Source data
----
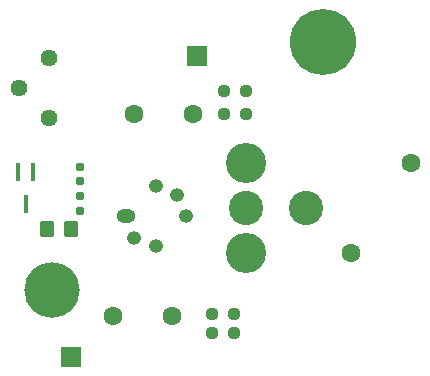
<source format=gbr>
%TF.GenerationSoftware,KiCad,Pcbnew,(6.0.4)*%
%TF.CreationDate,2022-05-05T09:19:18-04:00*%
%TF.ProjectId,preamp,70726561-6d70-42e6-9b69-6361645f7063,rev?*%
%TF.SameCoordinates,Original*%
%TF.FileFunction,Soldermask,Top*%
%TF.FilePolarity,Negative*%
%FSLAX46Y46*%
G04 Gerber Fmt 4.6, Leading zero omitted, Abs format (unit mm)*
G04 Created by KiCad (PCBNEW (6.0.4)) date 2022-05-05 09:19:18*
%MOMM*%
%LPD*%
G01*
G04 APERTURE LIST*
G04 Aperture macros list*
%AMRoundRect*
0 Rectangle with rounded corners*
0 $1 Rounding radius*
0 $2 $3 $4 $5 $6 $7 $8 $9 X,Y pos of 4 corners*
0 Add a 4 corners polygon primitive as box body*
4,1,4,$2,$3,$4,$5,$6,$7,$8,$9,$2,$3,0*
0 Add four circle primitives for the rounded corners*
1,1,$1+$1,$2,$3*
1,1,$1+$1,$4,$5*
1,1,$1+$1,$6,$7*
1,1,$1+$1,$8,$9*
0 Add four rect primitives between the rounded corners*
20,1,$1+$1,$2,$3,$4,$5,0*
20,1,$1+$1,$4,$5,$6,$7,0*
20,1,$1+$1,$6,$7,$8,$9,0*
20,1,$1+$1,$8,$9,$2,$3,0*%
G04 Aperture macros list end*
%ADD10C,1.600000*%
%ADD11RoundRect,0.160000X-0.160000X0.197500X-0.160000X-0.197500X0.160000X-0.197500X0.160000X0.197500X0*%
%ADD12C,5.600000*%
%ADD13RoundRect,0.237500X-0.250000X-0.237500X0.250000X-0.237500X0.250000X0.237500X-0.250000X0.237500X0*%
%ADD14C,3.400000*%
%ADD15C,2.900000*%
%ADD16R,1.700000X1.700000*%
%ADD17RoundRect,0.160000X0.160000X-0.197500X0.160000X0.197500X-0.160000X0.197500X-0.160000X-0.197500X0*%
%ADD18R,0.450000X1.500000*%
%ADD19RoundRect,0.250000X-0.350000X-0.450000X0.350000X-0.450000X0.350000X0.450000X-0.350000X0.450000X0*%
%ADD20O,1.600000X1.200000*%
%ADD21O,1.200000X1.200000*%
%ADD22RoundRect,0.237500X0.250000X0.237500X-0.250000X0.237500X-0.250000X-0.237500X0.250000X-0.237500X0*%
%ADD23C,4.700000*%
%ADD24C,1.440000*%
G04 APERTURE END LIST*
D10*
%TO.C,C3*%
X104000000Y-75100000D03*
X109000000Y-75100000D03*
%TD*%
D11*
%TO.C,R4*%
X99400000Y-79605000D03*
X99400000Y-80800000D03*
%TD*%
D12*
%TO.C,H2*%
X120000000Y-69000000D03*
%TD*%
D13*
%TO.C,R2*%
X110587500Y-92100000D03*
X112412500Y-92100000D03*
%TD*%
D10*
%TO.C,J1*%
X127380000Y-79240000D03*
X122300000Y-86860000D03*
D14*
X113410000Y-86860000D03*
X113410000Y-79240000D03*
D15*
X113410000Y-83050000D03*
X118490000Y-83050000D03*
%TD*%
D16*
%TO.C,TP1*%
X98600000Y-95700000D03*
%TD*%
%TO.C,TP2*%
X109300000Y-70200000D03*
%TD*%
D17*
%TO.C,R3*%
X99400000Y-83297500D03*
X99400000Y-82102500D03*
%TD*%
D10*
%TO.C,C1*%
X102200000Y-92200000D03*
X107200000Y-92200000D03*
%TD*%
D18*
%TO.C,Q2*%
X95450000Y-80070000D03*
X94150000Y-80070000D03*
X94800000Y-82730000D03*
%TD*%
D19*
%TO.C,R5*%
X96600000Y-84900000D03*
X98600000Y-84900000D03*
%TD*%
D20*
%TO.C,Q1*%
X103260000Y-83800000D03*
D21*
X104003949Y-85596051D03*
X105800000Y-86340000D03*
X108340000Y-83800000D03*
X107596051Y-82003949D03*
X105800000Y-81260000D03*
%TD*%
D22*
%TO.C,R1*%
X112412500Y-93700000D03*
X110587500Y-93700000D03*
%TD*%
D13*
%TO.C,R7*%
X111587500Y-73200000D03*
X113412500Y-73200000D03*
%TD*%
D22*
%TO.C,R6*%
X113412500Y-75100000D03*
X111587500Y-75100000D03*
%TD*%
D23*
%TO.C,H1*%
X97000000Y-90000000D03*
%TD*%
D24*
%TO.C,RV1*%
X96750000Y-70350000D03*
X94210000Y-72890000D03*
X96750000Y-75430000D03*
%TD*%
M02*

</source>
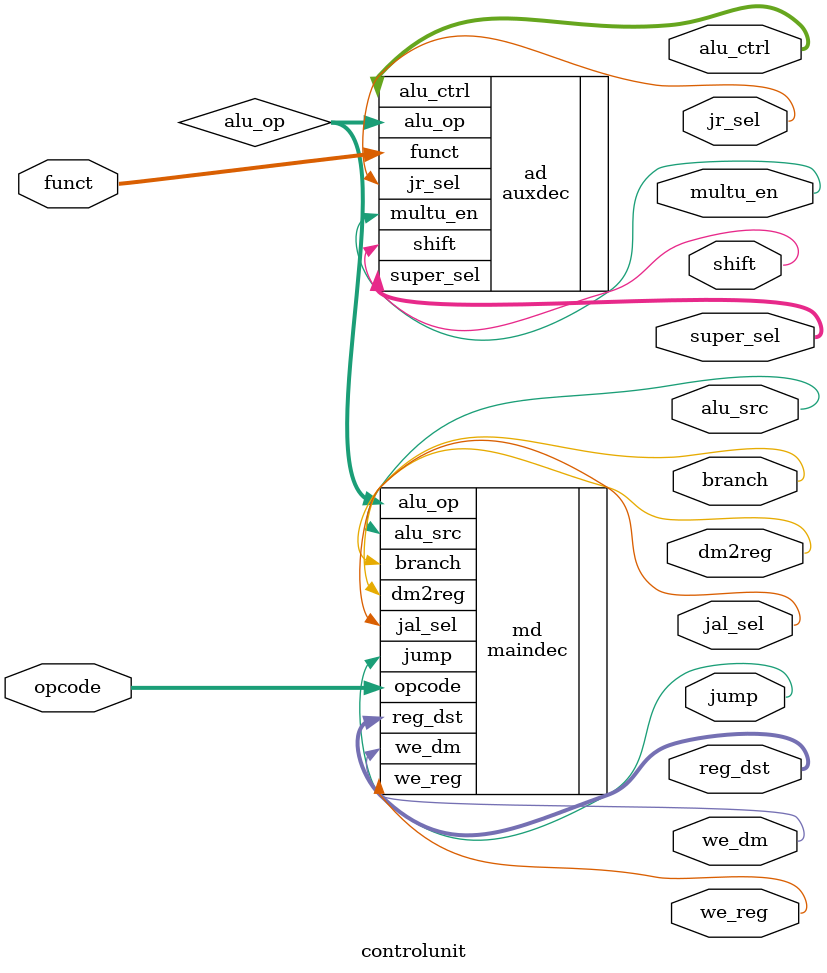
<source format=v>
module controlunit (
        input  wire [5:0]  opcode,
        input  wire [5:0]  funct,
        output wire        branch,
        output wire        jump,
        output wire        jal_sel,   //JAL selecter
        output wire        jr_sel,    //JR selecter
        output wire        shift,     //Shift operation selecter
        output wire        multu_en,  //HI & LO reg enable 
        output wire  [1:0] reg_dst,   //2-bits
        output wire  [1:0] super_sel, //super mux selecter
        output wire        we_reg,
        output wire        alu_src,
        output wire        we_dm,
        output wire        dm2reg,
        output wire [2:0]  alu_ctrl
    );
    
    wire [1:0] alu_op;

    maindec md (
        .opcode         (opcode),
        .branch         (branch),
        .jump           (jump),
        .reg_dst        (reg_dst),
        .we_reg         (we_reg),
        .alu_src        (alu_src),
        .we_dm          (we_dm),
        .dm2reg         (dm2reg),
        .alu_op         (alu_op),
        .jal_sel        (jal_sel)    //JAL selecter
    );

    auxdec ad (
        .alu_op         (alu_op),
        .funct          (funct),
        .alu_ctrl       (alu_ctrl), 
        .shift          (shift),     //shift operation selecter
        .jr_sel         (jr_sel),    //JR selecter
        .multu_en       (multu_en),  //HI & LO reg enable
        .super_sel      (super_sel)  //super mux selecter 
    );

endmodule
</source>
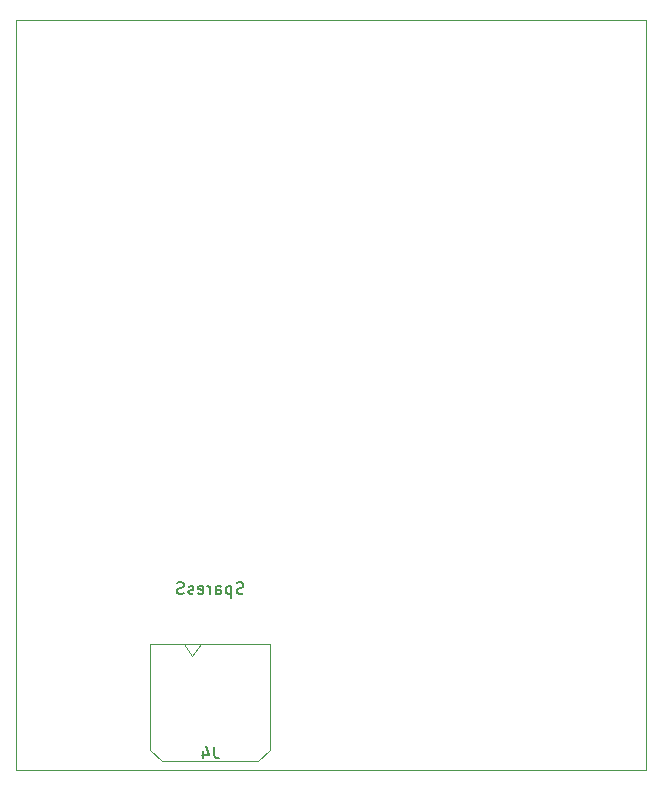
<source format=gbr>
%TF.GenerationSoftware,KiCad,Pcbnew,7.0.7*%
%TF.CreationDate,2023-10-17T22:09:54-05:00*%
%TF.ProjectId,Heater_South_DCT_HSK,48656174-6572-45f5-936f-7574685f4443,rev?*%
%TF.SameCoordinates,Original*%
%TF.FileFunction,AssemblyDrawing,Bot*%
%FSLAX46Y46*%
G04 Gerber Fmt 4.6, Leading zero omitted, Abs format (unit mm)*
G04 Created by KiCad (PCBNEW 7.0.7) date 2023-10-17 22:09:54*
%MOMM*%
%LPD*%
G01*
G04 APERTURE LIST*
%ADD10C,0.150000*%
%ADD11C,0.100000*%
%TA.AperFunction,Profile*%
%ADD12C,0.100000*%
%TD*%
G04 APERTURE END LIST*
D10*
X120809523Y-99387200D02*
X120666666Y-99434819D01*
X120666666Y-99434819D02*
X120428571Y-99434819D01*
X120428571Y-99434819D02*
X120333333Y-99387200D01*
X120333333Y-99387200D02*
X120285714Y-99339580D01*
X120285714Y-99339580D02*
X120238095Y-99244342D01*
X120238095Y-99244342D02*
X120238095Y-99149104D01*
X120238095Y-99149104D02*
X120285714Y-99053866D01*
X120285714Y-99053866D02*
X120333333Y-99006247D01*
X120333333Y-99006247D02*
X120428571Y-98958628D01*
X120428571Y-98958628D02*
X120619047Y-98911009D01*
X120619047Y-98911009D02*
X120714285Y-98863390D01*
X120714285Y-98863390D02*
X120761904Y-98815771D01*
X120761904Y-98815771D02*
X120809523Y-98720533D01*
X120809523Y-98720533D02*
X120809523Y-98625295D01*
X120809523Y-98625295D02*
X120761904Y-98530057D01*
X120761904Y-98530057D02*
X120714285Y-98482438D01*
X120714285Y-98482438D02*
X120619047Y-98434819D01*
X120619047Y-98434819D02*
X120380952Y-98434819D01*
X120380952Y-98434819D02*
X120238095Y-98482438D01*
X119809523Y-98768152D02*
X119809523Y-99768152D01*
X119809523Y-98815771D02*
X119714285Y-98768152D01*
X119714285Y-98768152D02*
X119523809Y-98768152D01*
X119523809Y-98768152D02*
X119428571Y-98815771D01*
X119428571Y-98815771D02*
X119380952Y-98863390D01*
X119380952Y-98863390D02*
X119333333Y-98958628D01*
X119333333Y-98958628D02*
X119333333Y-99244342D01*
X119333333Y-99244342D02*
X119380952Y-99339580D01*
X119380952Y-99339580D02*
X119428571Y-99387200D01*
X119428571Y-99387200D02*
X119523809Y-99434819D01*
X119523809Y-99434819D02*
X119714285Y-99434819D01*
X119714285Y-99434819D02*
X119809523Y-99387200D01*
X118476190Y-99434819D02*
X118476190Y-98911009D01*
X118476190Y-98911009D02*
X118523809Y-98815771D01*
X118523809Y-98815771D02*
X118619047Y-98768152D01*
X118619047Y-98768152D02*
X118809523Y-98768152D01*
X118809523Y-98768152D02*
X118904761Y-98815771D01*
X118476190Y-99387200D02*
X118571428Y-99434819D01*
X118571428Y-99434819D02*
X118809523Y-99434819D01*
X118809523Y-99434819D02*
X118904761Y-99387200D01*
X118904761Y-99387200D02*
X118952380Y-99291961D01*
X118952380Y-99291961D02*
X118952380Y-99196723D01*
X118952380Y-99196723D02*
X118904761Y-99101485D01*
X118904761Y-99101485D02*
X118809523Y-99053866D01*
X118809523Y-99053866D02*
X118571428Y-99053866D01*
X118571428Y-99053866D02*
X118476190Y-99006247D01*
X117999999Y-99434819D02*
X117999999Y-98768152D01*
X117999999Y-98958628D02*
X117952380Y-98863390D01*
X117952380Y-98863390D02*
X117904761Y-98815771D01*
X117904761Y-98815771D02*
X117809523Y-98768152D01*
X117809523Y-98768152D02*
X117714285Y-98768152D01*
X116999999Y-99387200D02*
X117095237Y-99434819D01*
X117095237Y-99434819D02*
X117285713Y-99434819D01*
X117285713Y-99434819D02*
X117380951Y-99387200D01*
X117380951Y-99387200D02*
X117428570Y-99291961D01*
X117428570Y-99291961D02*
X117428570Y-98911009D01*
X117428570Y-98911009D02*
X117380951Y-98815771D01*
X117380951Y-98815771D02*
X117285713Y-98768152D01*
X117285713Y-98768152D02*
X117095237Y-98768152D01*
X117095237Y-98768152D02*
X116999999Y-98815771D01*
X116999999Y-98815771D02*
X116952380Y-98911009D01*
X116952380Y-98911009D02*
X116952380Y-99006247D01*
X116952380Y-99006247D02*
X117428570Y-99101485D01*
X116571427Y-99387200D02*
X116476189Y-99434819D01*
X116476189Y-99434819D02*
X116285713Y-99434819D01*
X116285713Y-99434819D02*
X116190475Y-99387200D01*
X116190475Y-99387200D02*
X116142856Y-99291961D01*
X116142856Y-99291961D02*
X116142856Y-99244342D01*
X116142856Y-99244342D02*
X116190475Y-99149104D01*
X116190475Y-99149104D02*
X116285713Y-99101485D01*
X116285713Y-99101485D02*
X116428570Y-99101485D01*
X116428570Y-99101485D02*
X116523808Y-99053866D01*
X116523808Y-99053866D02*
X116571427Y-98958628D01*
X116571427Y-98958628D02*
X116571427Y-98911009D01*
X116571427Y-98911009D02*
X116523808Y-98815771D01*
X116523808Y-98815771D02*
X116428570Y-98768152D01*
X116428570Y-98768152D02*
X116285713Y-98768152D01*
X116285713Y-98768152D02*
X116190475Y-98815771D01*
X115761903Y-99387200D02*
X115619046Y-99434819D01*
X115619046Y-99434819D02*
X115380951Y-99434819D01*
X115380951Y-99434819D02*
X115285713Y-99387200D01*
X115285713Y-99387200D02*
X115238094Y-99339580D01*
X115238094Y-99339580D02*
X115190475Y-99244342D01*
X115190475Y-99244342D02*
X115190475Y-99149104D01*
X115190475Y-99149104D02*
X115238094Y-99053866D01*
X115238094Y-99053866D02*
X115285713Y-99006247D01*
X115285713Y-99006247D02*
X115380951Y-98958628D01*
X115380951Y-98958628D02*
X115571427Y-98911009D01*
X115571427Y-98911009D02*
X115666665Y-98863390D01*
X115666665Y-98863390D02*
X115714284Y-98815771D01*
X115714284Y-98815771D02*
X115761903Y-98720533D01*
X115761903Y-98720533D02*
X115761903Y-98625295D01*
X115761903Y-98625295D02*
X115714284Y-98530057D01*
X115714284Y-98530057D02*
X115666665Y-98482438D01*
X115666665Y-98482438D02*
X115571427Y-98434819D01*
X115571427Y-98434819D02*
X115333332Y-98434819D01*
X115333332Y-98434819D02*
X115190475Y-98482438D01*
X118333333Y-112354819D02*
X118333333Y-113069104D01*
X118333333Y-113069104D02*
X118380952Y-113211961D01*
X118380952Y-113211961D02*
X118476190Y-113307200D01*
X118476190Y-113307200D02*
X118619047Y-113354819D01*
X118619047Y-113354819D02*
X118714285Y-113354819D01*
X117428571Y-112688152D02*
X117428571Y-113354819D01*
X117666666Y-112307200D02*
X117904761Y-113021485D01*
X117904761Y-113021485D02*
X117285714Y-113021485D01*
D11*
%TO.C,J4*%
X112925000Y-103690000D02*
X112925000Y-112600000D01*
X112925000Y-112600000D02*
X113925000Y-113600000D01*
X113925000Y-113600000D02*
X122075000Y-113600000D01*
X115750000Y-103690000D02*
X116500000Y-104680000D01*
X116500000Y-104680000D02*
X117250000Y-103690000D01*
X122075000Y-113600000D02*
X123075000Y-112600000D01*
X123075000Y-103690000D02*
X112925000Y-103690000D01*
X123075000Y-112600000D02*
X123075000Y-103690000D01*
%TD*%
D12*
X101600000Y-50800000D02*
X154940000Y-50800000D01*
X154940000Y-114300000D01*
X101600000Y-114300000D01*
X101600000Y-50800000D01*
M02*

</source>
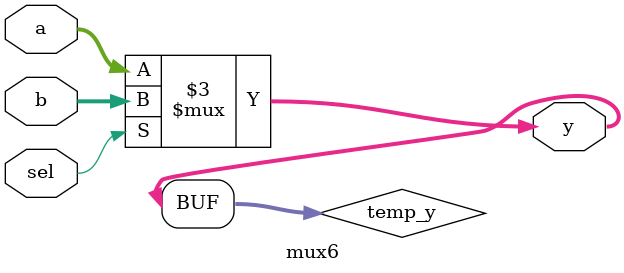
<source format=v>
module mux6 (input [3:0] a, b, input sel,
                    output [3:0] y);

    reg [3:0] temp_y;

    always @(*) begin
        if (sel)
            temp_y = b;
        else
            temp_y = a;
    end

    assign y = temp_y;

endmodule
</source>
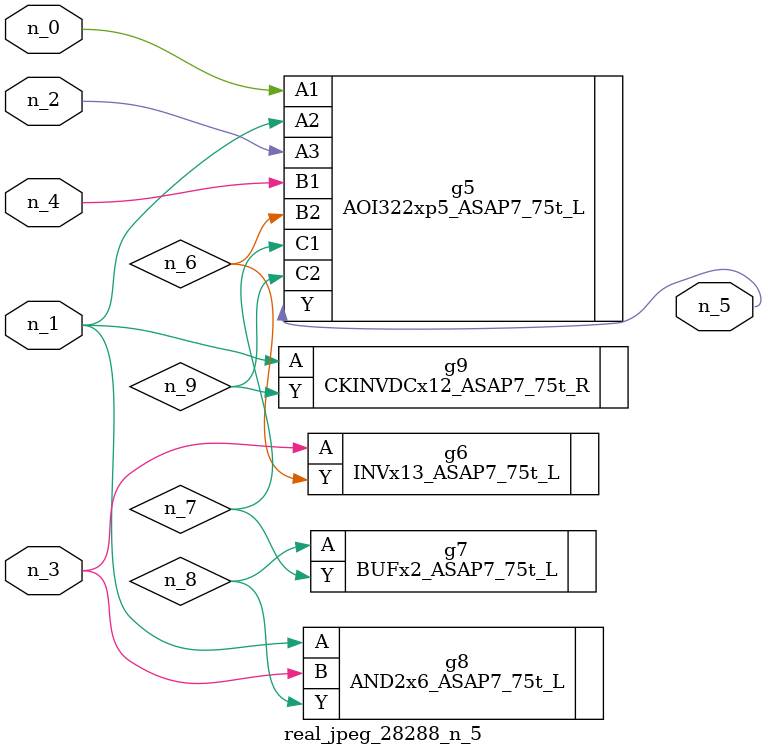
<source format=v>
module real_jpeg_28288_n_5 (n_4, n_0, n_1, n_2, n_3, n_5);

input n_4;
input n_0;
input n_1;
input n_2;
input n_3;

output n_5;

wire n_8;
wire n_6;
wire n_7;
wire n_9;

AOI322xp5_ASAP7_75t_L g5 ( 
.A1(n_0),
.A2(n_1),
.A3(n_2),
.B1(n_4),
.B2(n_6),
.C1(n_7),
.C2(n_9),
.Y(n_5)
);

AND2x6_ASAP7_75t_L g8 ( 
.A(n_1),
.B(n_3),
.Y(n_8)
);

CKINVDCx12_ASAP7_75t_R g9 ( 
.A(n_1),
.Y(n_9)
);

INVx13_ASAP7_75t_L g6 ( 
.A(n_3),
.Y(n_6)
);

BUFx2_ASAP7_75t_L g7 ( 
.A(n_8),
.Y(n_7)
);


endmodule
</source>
----
Work task
State the count of lines in the data holding the word "GenerationSoftware", adding nothing to it.

Output of the task
2